Cette fonction est utilisée de la même manière que la chaîne JSON imbriquée, mais elle n'extrait et ne désérialise que les valeurs de premier niveau.

WITH  '{"value1": "test", "value2": {"nestedValue1": [1, 2, 3], "nestedValue2": 100}}' as jsonString 
SELECT mapValues(jparse(jsonString)) AS values

La valeur de l'objet imbriqué peut être affichée en changeant la visualisation en graphique JSON :


Visualisations

Dans les billets de blog précédents de cette série, nous avons abordé certaines visualisations prêtes à l'emploi telles que les mappes de densité, l'histogramme et le widget de mappe. Ici, je souhaite (ré)introduire une clause NRQL existante qui peut aider à lisser les graphiques ou à fournir plus de points de données pour la visualisation des lignes, des zones ou des diagrammes à barres empilées.

Slide By

La clause SLIDE BY autorise ce qu'on appelle des fenêtres glissantes. Celles-ci regroupent les données en fenêtres temporelles ou compartiments de temps qui se chevauchent, ce qui est différent des fenêtres en cascade.

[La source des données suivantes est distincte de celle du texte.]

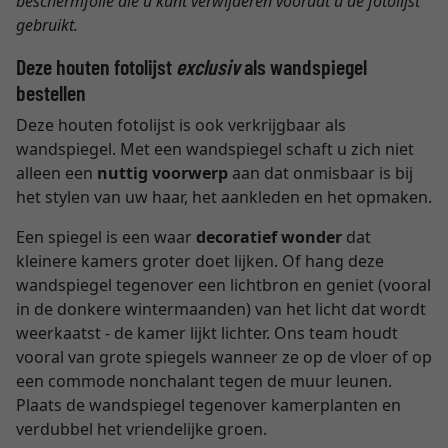
beschermfolie die u kunt verwijderen voordat u de fotolijst
gebruikt.
Deze houten fotolijst
exclusiv
als wandspiegel
bestellen
Deze houten fotolijst is ook verkrijgbaar als
wandspiegel. Met een wandspiegel schaft u zich niet
alleen een
nuttig voorwerp
aan dat onmisbaar is bij
het stylen van uw haar, het aankleden en het opmaken.
Een spiegel is een waar
decoratief wonder
dat
kleinere kamers groter doet lijken. Of hang deze
wandspiegel tegenover een lichtbron en geniet (vooral
in de donkere wintermaanden) van het licht dat wordt
weerkaatst - de kamer lijkt lichter. Ons team houdt
vooral van grote spiegels wanneer ze op de vloer of op
een commode nonchalant tegen de muur leunen.
Plaats de wandspiegel tegenover kamerplanten en
verdubbel het vriendelijke groen.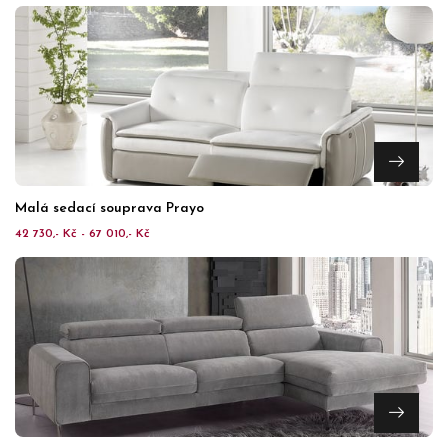
Malá sedací souprava Prayo
42 730,- Kč - 67 010,- Kč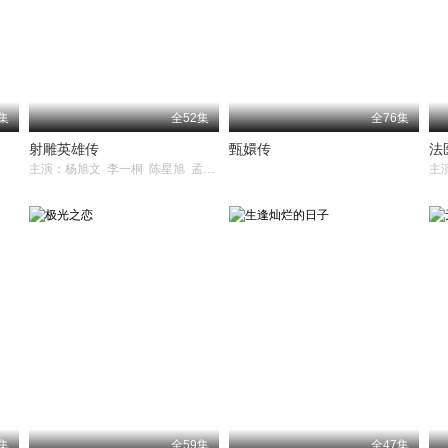
集
全52集
全76集
射雕英雄传
甄嬛传
法
主演：杨旭文 李一桐 陈星旭 孟子义 代文雯 赵立新 苗侨伟 黑子 吕良伟 宁文彤 刘智扬 王奎荣 肖茵 邵峰 韩栋 李宗翰 刘芊含 邵兵 曾黎 米露 余皑磊 侯瑞祥 宗峰岩 郑斌辉 林依晨 袁弘 周
主
集
全59集
全47集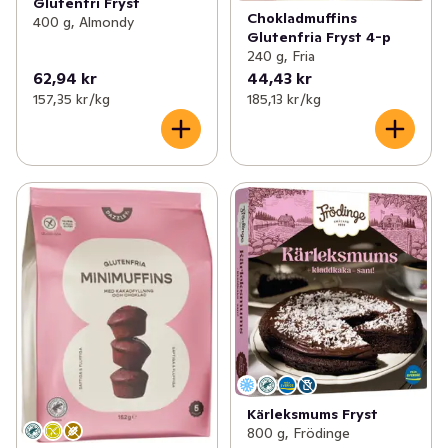
Glutenfri Fryst
Chokladmuffins
400 g, Almondy
Glutenfria Fryst 4-p
240 g, Fria
62,94 kr
44,43 kr
157,35 kr /kg
185,13 kr /kg
Kärleksmums Fryst
800 g, Frödinge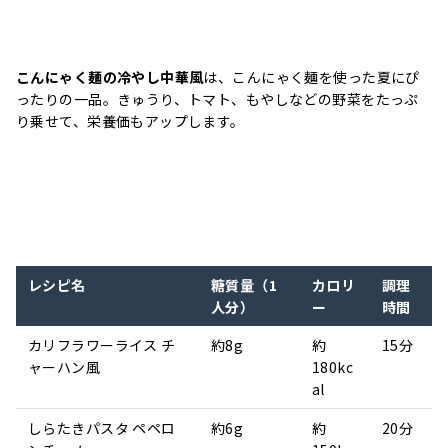
こんにゃく麺の冷やし中華風
は、こんにゃく麺を使った夏にぴ
ったりの一品。きゅうり、トマト、もやしなどの野菜をたっぷ
り乗せて、栄養価もアップします。
レシピ名
糖質量（1
カロリ
調理
人分）
ー
時間
カリフラワーライス チ
約8g
約
15分
ャーハン風
180kc
al
しらたきパスタ ペペロ
約6g
約
20分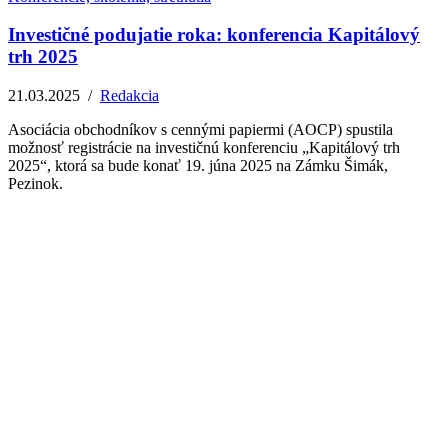
Investičné podujatie roka: konferencia Kapitálový
trh 2025
21.03.2025
/
Redakcia
Asociácia obchodníkov s cennými papiermi (AOCP) spustila
možnosť registrácie na investičnú konferenciu „Kapitálový trh
2025“, ktorá sa bude konať 19. júna 2025 na Zámku Šimák,
Pezinok.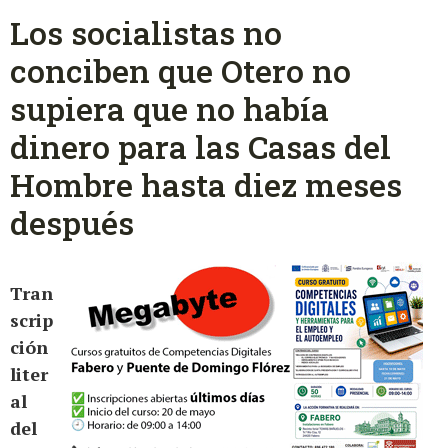
Los socialistas no
conciben que Otero no
supiera que no había
dinero para las Casas del
Hombre hasta diez meses
después
Tran
scrip
ción
liter
al
del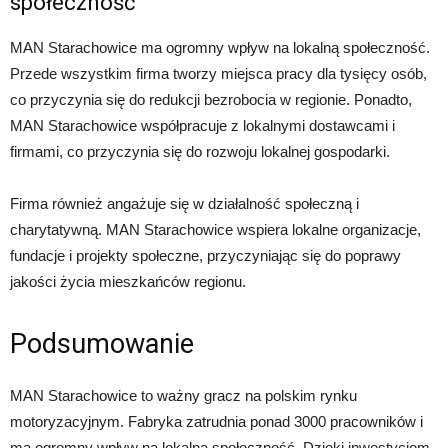
społeczność
MAN Starachowice ma ogromny wpływ na lokalną społeczność.
Przede wszystkim firma tworzy miejsca pracy dla tysięcy osób,
co przyczynia się do redukcji bezrobocia w regionie. Ponadto,
MAN Starachowice współpracuje z lokalnymi dostawcami i
firmami, co przyczynia się do rozwoju lokalnej gospodarki.
Firma również angażuje się w działalność społeczną i
charytatywną. MAN Starachowice wspiera lokalne organizacje,
fundacje i projekty społeczne, przyczyniając się do poprawy
jakości życia mieszkańców regionu.
Podsumowanie
MAN Starachowice to ważny gracz na polskim rynku
motoryzacyjnym. Fabryka zatrudnia ponad 3000 pracowników i
ma ogromny wpływ na lokalną społeczność. Dzięki inwestycjom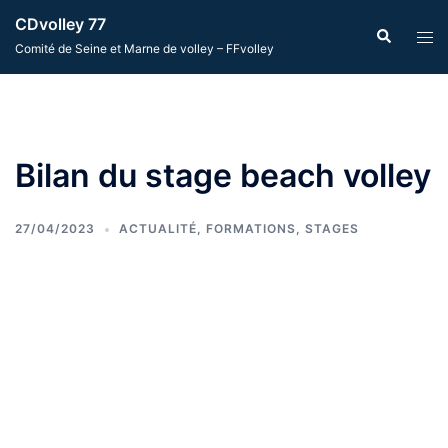
Aller
CDvolley 77
Recherche
Ouvr
au
Comité de Seine et Marne de volley – FFvolley
le
contenu
men
Bilan du stage beach volley
27/04/2023
ACTUALITÉ
,
FORMATIONS
,
STAGES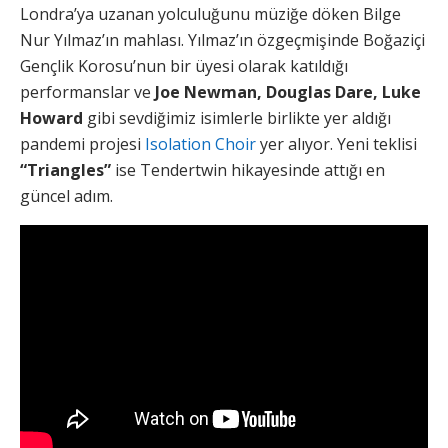
Londra’ya uzanan yolculuğunu müziğe döken Bilge
Nur Yılmaz’ın mahlası. Yılmaz’ın özgeçmişinde Boğaziçi
Gençlik Korosu’nun bir üyesi olarak katıldığı
performanslar ve
Joe Newman, Douglas Dare, Luke
Howard
gibi sevdiğimiz isimlerle birlikte yer aldığı
pandemi projesi
Isolation Choir
yer alıyor. Yeni teklisi
“Triangles”
ise Tendertwin hikayesinde attığı en
güncel adım.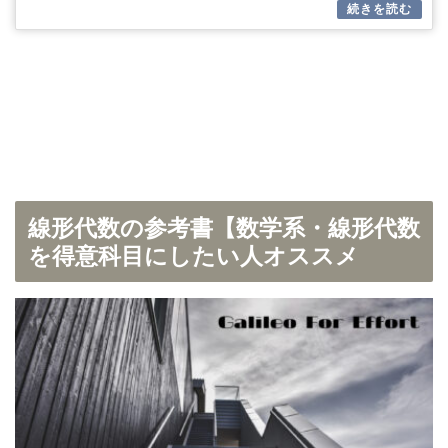
線形代数の参考書【数学系・線形代数
を得意科目にしたい人オススメ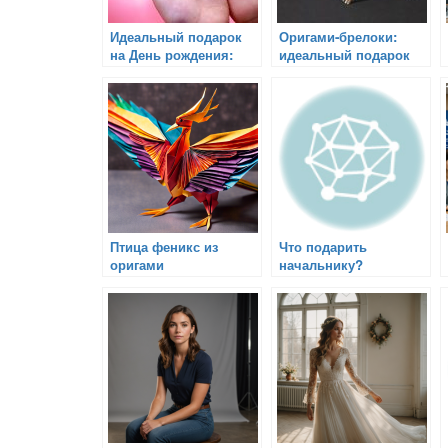
Идеальный подарок
Оригами-брелоки:
на День рождения:
идеальный подарок
оригами-игрушка
для ваших ключей
Птица феникс из
Что подарить
оригами
начальнику?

Ces fenêtres peuvent aider à lisser les graphiques linéaires, offrant ainsi une résolution plus élevée à vos graphiques. Cette fonctionnalité peut être particulièrement utile lorsque vous souhaitez évaluer un dataset plus volumineux au format TIMESERIES avec plus de données dans chaque compartiment de temps.

Syntaxe

La clause SLIDE BY peut être utilisée avec la clause TIMESERIES.

La syntaxe est la suivante : SELECT ... TIMESERIES units SLIDE BY units

Usage

Dans l'exemple suivant, nous recherchons la durée moyenne de la transaction SINCE 5 MINUTES AGO en utilisant un compartiment TIMESERIES de 1 minute chacun. Le diagramme à barres empilées ci-dessous affiche les résultats de 5 tranches ou fenêtres temporelles.

SELECT average(duration) FROM Transaction
TIMESERIES 1 minute SINCE 5 minutes ago

Le même graphique peut être affiché sans les espaces dans chaque compartiment à l'aide de la clause SLIDE BY.

SELECT average(duration) FROM Transaction
TIMESERIES 1 minute SLIDE BY 30 seconds
SINCE 5 minutes ago

Voici un autre exemple avec les métriques PageView dans un graphique linéaire

La clauseTIMESERIES fournit plus de compartiments et un plus grand dataset à analyser, mais si vous souhaitez analyser plus de points de données dans la plage de fenêtre glissante, ajoutez simplement la clause SLIDE BY à la même requête, comme indiqué dans cet exemple :

 FROM PageView SELECT count(*) TIMESERIES 1 minute SLIDE BY 10 seconds

Notez que la taille du compartiment reste la même, mais les points de données sont bien plus élevés qu'avant et vous offrent un aperçu de résolution plus élevée dans les métriques PageView.

Références

 : - En savoir plus sur les fenêtres glissantes

Conclusion

En maîtrisant NRQL, vous pouvez capturer, transformer et interpréter vos données, ce qui vous permet de décomposer la situation dans son ensemble en éléments facilement compréhensibles. Cela vous aidera à identifier les problèmes au fur et à mesure qu'ils surviennent et à analyser vos données en temps réel, en tirant parti de vos données télémétriques. Que vous cherchiez à optimiser les performances, à identifier les tendances, à surveiller les indicateurs clés pour guider les décisions commerciales ou simplement à créer des dashboards avec des données personnalisées, NRQL est un outil indispensable qui peut vous aider à comprendre vos données de manière globale.